Mit dem Wahlsieg des ultrarechten Kandidaten Jair Messias Bolsonaro kommt in Brasilien eine beinahe eineinhalb Jahrzehnte währende Ära endgültig zum Abschluss, die Dutzenden Millionen verarmten Brasilianern eine spürbare Verbesserung ihrer desolaten Lebensverhältnisse gebracht hatte. In den Amtszeiten von Staatspräsident Lula da Silva (2003 bis 2010) und seiner Nachfolgerin Dilma Rousseff (2011 bis 2016) war es der regierenden Partido dos Trabalhadores (Arbeiterpartei, PT) gelungen, rund 24 Millionen Menschen ‒ Bewohner des bitterarmen Nordostens und der riesigen Elendsviertel der Großstädte ‒ der absoluten Armut zu entreißen. Vielen einst weitgehend mittellosen Brasilianern gelang der Aufstieg in die unteren Mittelschichten.1 Den treibenden Kräften dieser Entwicklung hat Bolsonaro, der seinen Wahlsieg jahrelangen konzentrierten Vorarbeiten ultrarechter Militärs verdankt2, nun unerbittlich den Kampf angesagt. "Wir können nicht weiter mit dem Sozialismus, Kommunismus oder Extremismus flirten", erklärte er in seiner ersten Rede nach der Wahl. Bereits im Wahlkampf hatte er angekündigt, soziale Bewegungen wie die Landlosenbewegung (Movimento dos Trabalhadores Rurais Sem Terra, MST) sowie die Wohnungslosenbewegung (Movimento dos Trabalhadores Sem Teto, MTST) als "terroristische Vereinigungen" verfolgen zu wollen.3 Seinen Wahlerfolg stützte Bolsonaro vor allem auf die meist weißen herrschenden Kreise des Landes, auf die weißen Segmente der Mittelschichten und auf ultrarechte evangelikale Pfingstkirchen, deren Anhängerzahl in Brasilien mittlere zweistellige Millionenhöhe erreicht.

Der kalte Putsch

Mit seinen Drohungen radikalisiert Bolsonaro den Kampf gegen die brasilianische Linke und die PT, den die herrschenden Kreise des Landes schon im Mai 2016 mit einem kalten Putsch gegen die gewählte Präsidentin Rousseff (PT) gestartet hatten. Rousseff war damals unter dem Vorwurf, sie habe gegen Haushaltsgesetze verstoßen, in einem weithin kritisierten Verfahren ihres Amtes enthoben worden. Die rechtsliberale Partido do Movimento Democrático Brasileiro (PMDB), die anschließend mit Michel Temer den Übergangspräsidenten stellte, hatte ausweislich geleakter Telefonmitschnitte vorab die Zustimmung der brasilianischen Militärführung zu dem kalten Putsch eingeholt; die Generäle hatten dabei zugesagt, den Umsturz zu "garantieren"4. Temer, dessen Regierung ausschließlich aus weißen Männern bestand, hatte damals umgehend angekündigt, die Sozialprogramme der PT-Regierungen umfassend kürzen zu wollen. Dies hat er dann auch in die Tat umgesetzt.5 Allerdings ist es ihm nicht gelungen, sich den Korruptionsermittlungen zu entziehen, die die PMDB und bald auch ihn selbst erfassten. Anders als im Falle von Rousseff wurde gegen ihn freilich kein Amtsenthebungsverfahren angestrengt. Bereits Ende 2016 gab nur ein Zehntel der Bevölkerung an, mit seiner Amtsführung zufrieden zu sein; 2017 sank der Prozentsatz weiter, zeitweise auf drei Prozent. Bei Wahlen hätte Temer keine Chance gehabt.

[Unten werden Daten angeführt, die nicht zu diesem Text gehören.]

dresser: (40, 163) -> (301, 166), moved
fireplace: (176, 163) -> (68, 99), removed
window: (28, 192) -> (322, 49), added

"Effiziente Wirtschaftspolitik"

In der deutschen Wirtschaft ist bereits der kalte Putsch gegen Rousseff auf Zustimmung gestoßen. Dabei handelt es sich nicht um eine Marginalie: Die Bundesrepublik gehört zu den bedeutenderen Investoren und Handelspartnern Brasiliens; deutsche Konzerne wie VW do Brasil sind eine feste Größe in der brasilianischen Industrie. Das Auswärtige Amt beziffert den Bestand deutscher Direktinvestitionen in dem Land unter Einschluss von Reinvestitionen auf mehr als 20 Milliarden Euro ‒ mehr als in jedem anderen lateinamerikanischen Land. Über 1.300 deutsche oder deutsch-brasilianische Unternehmen beschäftigen in Brasilien rund 250.000 Menschen und erwirtschaften einen Anteil von geschätzten zehn Prozent des brasilianischen Bruttoinlandsprodukts (BIP). Die Industriemetropole São Paulo ist seit Jahrzehnten einer der bedeutendsten Auslandsstandorte deutscher Firmen.6 Insofern hatte das ausdrückliche Lob für Präsident Temer aus deutschen Wirtschaftskreisen stets erhebliches Gewicht. So urteilte etwa Andreas Renschler, Vorstandsmitglied der Volkswagen AG, im Herbst 2017, die Regierung Temer habe "eine radikale Transformation des Landes" begonnen, die den brasilianischen Markt nun "für die Zukunft viel attraktiver und wettbewerbsfähiger aufstellen" werde.7 Gleichzeitig hieß es beim Lateinamerika-Ausschuss der Deutschen Wirtschaft (LADW), es sei "erstaunlich, was ein gutes Finanz- und Wirtschaftsteam in einer Regierung bewirken kann ‒ auch wenn diese selbst höchst unbeliebt ist". Präsident Temer sei es mit einer "effizienten und kohärenten Geld- und Wirtschaftspolitik" in nur "einem Jahr gelungen, wieder Vertrauen zu schaffen" 8 ‒ ein "Vertrauen", das unter den PT-Vorgängerregierungen gelitten habe.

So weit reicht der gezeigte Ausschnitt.